The study also demonstrated 75.3% efficacy (95% confidence interval [CI], 38.1%-91.8%; P = .0013) in preventing very severe RSV-associated LRTI, defined as hospitalization with oxygen saturation <90% requiring oxygen therapy. Additionally, nirsevimab reduced hospitalizations from all-cause LRTIs by 41.9% (95% CI = 23.1%-56.3%; P <.0001).
Efficacy was consistent across age groups (≤3 months, 3–6 months, >6 months), weight categories (<5 kg vs ≥5 kg), and timing of administration (before vs during RSV season). Among neonates aged 0–28 days, 946 received nirsevimab and 963 received standard care.
By country, efficacy was 86.1% in France, 85.9% in the United Kingdom, and 74.4% in Germany. The study included 235 sites across primary and secondary care.

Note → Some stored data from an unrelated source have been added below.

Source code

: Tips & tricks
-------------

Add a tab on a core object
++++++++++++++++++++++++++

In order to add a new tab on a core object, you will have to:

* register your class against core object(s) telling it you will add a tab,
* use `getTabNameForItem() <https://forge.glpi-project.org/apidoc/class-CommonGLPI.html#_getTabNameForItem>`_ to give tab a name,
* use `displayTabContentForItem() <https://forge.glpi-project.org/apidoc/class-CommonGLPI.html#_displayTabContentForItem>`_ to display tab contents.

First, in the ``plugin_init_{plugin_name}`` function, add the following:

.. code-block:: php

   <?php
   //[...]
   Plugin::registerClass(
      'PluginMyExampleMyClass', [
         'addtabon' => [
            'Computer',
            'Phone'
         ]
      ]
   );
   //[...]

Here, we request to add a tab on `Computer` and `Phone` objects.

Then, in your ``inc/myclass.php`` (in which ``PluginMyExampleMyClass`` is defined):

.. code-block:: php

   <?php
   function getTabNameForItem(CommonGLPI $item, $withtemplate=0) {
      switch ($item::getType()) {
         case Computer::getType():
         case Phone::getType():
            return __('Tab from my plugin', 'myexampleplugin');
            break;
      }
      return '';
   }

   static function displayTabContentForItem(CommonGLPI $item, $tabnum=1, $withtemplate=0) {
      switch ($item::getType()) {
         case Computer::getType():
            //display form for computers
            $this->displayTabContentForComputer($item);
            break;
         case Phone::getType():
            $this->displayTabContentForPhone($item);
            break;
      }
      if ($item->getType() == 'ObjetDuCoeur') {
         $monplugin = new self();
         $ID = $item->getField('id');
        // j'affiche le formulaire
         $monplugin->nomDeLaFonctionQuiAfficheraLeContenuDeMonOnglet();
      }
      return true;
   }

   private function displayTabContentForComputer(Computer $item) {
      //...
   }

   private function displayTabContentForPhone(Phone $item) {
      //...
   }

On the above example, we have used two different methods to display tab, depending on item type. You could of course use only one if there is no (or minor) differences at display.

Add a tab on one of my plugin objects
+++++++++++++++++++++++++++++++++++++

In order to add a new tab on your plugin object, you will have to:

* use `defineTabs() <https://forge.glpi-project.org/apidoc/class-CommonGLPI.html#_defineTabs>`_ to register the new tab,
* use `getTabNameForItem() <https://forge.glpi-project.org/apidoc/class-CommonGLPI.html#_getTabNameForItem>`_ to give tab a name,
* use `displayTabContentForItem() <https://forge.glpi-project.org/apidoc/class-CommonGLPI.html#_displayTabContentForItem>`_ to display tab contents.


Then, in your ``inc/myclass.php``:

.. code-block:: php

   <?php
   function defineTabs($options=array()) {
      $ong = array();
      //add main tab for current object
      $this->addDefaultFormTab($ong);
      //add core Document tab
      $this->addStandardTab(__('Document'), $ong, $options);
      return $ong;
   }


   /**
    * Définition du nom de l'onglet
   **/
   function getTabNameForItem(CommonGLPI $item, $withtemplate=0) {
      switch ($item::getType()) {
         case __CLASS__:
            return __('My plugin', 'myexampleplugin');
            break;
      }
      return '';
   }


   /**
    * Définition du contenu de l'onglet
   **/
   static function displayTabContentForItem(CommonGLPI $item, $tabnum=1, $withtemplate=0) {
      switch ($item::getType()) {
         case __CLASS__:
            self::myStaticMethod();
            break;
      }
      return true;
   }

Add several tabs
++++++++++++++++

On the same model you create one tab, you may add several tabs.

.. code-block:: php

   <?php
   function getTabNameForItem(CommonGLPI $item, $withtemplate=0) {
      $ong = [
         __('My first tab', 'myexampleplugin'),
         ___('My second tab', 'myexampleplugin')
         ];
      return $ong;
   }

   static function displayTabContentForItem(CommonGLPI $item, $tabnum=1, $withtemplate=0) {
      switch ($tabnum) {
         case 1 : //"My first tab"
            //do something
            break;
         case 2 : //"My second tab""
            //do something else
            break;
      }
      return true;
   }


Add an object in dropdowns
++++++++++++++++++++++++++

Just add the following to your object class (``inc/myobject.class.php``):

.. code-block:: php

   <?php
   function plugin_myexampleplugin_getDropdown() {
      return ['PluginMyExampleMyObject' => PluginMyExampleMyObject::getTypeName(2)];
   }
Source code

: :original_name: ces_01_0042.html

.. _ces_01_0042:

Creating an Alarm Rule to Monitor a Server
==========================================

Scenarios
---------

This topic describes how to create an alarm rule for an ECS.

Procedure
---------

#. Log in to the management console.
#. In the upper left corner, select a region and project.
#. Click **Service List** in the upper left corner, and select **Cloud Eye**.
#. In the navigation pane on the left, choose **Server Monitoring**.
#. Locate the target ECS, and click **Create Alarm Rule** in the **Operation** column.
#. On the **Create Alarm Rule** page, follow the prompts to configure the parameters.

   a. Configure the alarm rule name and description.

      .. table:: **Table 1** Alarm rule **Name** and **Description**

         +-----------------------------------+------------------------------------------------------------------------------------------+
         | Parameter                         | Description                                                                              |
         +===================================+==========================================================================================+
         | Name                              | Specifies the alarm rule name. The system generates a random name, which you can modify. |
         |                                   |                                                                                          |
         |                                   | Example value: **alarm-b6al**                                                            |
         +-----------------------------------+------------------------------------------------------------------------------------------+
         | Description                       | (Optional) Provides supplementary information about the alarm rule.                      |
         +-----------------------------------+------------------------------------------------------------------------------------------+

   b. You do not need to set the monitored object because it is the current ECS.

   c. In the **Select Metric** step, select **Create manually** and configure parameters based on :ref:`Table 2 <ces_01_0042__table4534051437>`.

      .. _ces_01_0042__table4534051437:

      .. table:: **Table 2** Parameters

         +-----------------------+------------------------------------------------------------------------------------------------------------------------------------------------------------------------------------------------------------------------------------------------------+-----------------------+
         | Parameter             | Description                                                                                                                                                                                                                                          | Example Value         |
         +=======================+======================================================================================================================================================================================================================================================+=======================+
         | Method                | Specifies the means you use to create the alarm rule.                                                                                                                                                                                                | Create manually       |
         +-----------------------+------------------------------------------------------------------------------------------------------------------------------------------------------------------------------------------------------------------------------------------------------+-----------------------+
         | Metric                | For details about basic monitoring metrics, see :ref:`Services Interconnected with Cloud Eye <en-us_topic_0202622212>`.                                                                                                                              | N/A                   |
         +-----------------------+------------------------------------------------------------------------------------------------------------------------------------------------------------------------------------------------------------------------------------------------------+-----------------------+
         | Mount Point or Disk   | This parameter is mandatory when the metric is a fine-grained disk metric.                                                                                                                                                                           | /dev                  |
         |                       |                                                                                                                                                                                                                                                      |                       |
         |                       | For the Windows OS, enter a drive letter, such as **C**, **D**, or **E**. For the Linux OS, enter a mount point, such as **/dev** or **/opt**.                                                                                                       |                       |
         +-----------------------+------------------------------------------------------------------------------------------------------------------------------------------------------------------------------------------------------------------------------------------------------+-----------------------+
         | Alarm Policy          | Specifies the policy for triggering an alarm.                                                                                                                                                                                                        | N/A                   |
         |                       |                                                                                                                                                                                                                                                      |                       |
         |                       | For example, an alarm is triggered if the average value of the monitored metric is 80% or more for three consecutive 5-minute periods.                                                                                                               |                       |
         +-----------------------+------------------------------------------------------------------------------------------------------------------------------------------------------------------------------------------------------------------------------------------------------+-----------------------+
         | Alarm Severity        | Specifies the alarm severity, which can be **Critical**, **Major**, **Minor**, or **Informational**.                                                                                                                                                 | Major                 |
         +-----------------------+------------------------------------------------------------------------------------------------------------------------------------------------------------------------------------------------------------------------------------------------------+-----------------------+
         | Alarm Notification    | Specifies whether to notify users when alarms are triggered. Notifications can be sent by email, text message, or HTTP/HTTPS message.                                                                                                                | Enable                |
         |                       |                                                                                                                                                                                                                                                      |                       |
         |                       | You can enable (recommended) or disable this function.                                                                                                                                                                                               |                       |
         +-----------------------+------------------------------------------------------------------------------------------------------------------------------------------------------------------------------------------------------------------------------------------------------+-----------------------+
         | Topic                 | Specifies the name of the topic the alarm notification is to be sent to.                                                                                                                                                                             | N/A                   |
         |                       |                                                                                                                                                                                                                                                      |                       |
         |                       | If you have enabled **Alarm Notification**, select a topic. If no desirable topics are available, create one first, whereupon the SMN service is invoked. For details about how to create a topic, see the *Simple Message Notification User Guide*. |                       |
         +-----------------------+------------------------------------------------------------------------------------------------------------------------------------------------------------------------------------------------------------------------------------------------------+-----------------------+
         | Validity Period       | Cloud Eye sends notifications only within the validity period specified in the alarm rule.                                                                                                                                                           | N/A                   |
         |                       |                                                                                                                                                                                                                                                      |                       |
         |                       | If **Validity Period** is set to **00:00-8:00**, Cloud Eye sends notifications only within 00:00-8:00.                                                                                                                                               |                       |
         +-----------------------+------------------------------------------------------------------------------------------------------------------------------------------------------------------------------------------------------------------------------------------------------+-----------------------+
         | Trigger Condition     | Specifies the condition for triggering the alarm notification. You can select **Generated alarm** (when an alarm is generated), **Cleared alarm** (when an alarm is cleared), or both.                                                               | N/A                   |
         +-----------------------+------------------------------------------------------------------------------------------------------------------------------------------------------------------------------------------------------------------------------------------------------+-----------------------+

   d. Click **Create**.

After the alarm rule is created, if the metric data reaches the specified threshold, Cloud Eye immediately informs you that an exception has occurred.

Nirsevimab was well tolerated, with no new safety concerns identified. Grade 1 adverse events occurred in 2,759 infants (68.7%)in the intervention group and 2696 (67.1%) in the control group. Grade 2 events occurred in 1,447 (36.0%) and 1,436 (35.7%) infants, respectively. The most frequently reported events were nasopharyngitis, ear infections, and bronchiolitis.
Eligible participants were healthy infants born at 29 weeks' gestation or later and not considered candidates for palivizumab. Weight-based dosing was used: 50 mg for infants <5 kg and 100 mg for those ≥5 kg.
Saul N. Faust, MD, PhD, of the University Hospital Southampton NHS Foundation Trust, stated: “Nirsevimab offers consistent and sustained protection against hospitalisation due to RSV-associated lower respiratory tract infection for at least 6 months.”
Safety follow-up continues for UK participants through 24 months to evaluate longer-term outcomes, including recurrent wheezing. Researchers noted that the extended protection allows flexibility in aligning administration with routine well-baby visits.
The trial was funded by Sanofi and AstraZeneca and is registered at ClinicalTrials.gov (NCT05437510).
Full disclosures can be found in the published study.